В притуманенно-осенней лесной чащобе, где расположились только что их прифронтовая военная часть, Антон вдруг услышал, что мягко и близко затарахтел мотор автомашины, сбавившей скорость на травяной дороге. И он машинально взглянул сюда из-за столов деревьев. За цветистой каймой ветвей деревьев стала, развернувшись, армейская зеленая полуторка-трудяга; в ее кузове покорно сидели рядком – затылками к Антону (потому его никто не видел) – несколько русоголовых, кажется, ребят примерно его возраста и поменьше, а не просто военных бойцов. Что такое?.. Опешил он. И мгновенно же при виде этих притихлых ребят в кузове – сработала у него мысль догадливо – защитным образом. Он интуитивно прежде всего замер на месте, хоронясь за толстые стволы и свисавшие ветки, чтобы не выдать свое близкое присутствие, еще не успев хорошенько разглядеть прибывших и додумать до конца, кто они и что бы это значило: «Да, постой, это ж, верно, за мной, по душу мою – так объезжают все части фронтовые и собирают подобных мне военных воспитанников для того, чтобы отправить их в Москву – во вновь открытые суворовские училища. Вот в чем шутка! Меня же недавно агитировали быть суворовцем наши женщины-медики. А я-то чуть не забыл… Ну-ну!»

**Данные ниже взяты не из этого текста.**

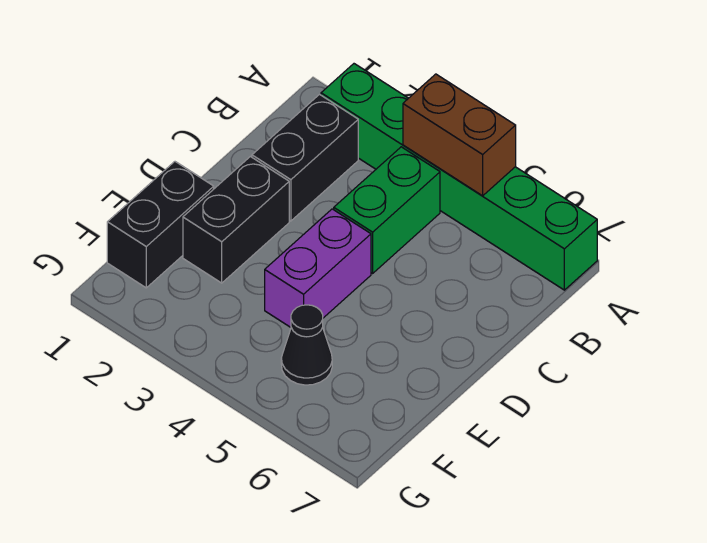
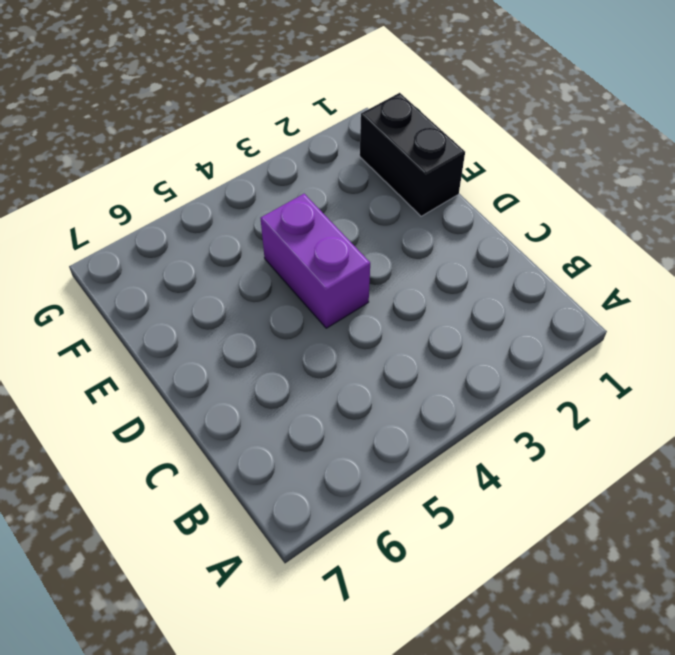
none -> green brick A2:A7 level 1
none -> black brick B2:C2 level 1

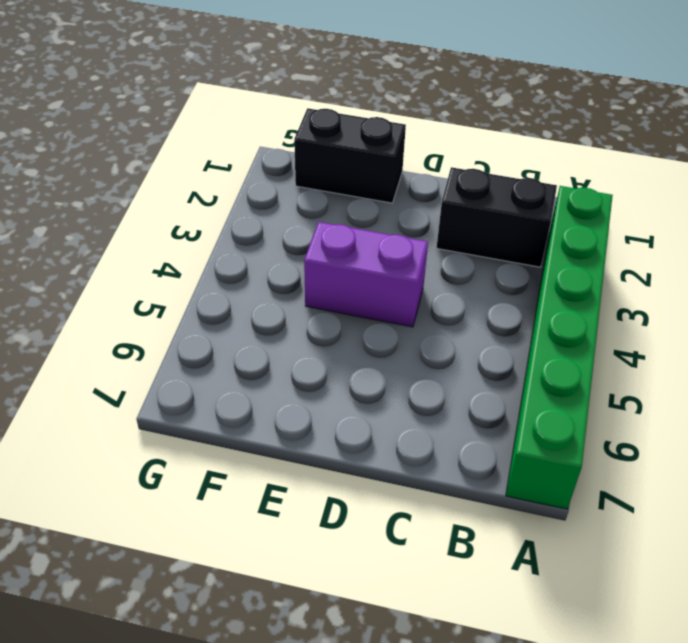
none -> green brick B4:C4 level 1
none -> black brick D2:E2 level 1

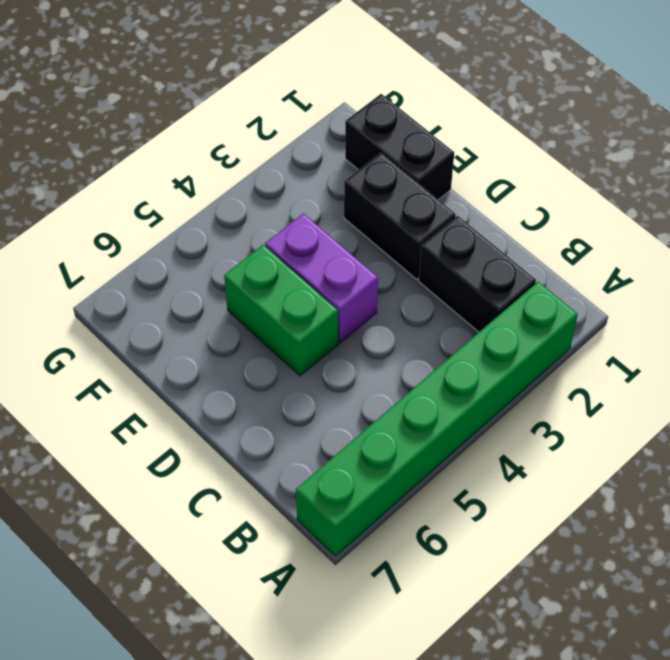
green brick D5:E5 level 1 -> green brick B4:C4 level 1
none -> black cone F5 level 1
none -> brown brick A4:A5 level 2

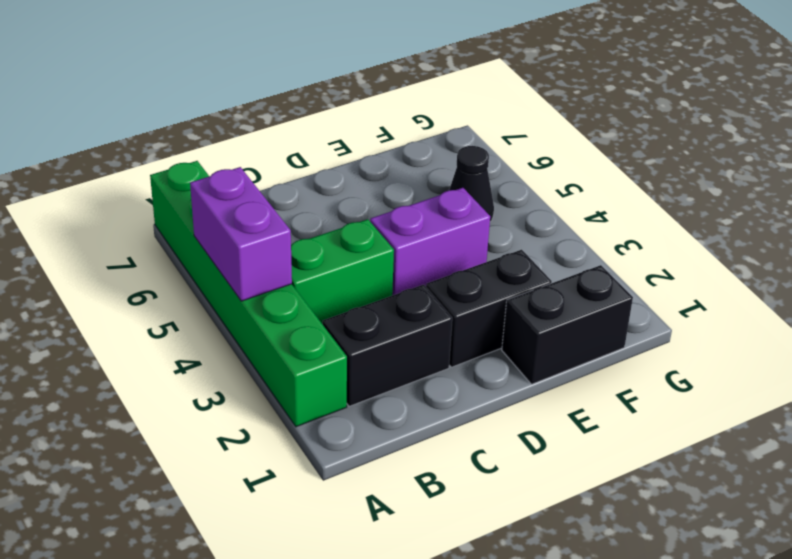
purple brick A4:A5 level 2 -> brown brick A4:A5 level 2

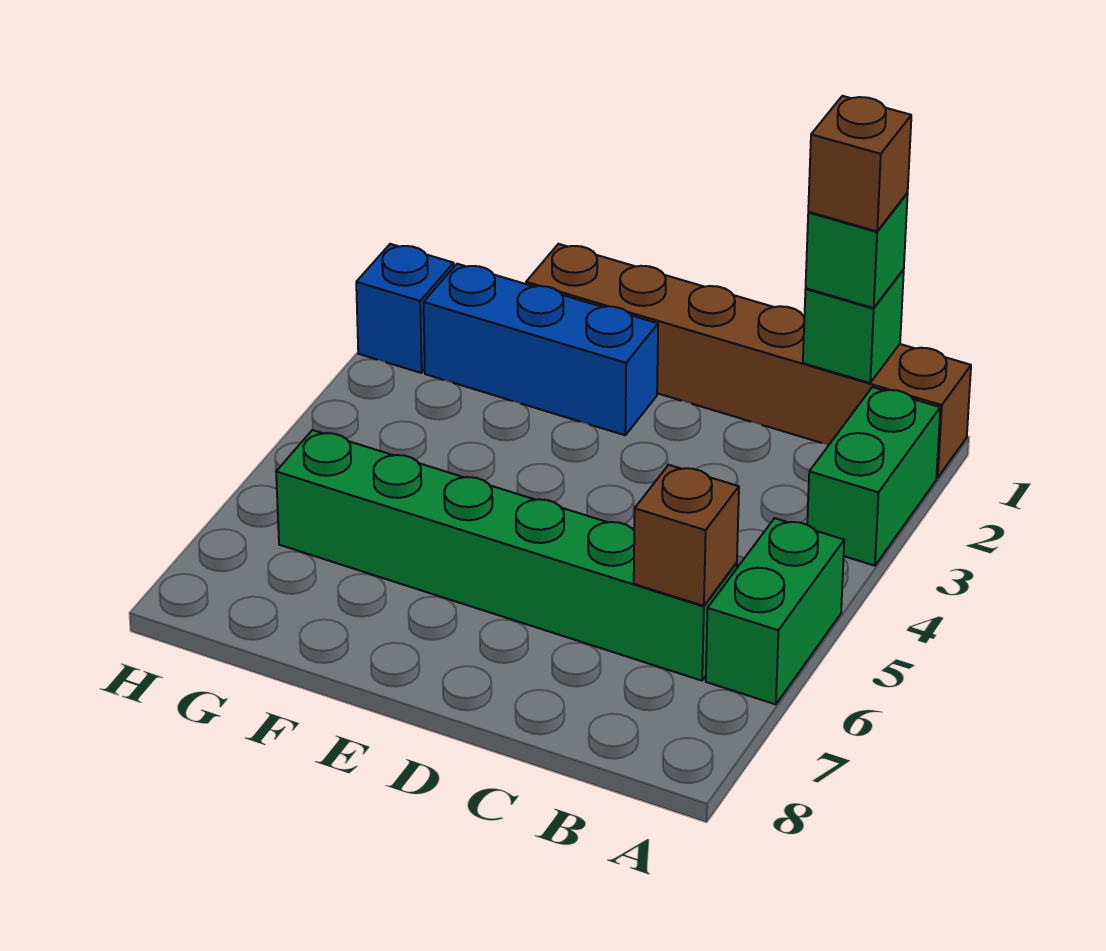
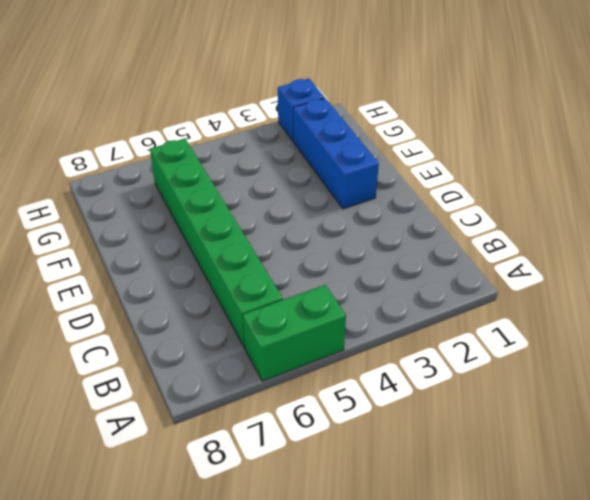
none -> brown brick A1:F1 level 1
none -> green brick A2:A3 level 1

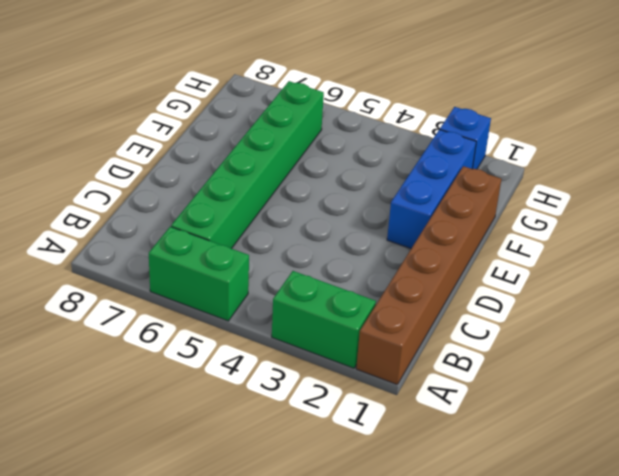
none -> green brick B1 level 2
none -> brown brick B6 level 2

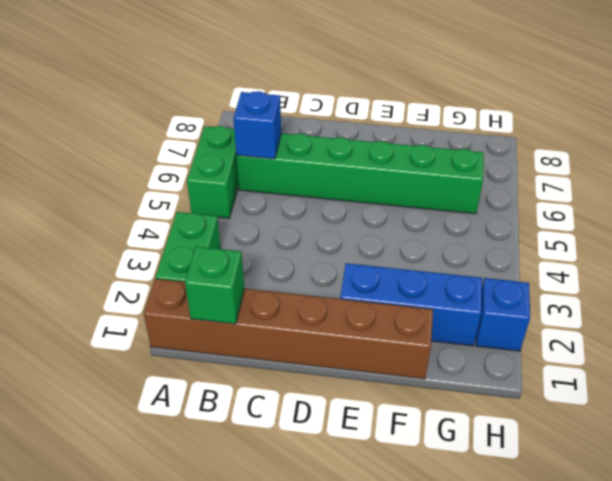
blue brick B6 level 2 -> brown brick B6 level 2
none -> green brick B1 level 3
none -> brown brick B1 level 4

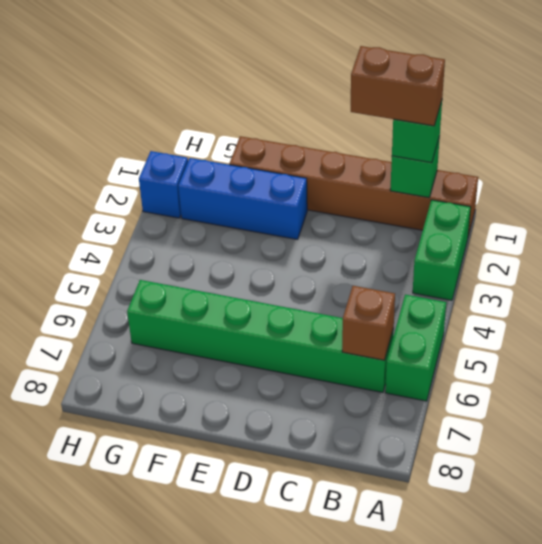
brown brick B1:C1 level 4 -> brown brick B1 level 4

Антон ужаснулся с гневом тому, что могло статься с ним вот-вот, только согласилась быть послушным; у него уже нисколько не оставалось ни минутки для того, чтобы как-то опомниться: его могли сейчас же позвать и заарканить… Нет, не бывать сему подвоху! Ведь все-то знали о его нежелании офицерствовать потом на службе. Надо было улизнуть. И он, тихонько пригнувшись и крадучись, что зверек, за деревьевым заслоном и побегами, немного отошел в сторону, а затем опрометью сиганул подальше – в самую глубь леса, где, он хорошенько знал, и травостой в человеческий рост высотой, густой мог надежно укрыть его от глаз людских, укрыть временно.
Ветви, листья били его по лицу, рукам; ноги натыкались на выступавшие коренья, сучья, бугры; пилотка сбилась с головы, и он подхватил рукой ее. Однако он бежал, не обращая ни на что внимания, – хотел уйти незамеченным и как можно дальше. Почти немедля он вроде бы и слышал с замиранием сердца, колотившемся бешенно, как сзади кликали – искали – его. И жалко ему было тех искавших его людей. Они ради блага его старались. Но, что поделаешь, так ситуация сложилась; вынужденно он пустился теперь в бега – против своих же правил.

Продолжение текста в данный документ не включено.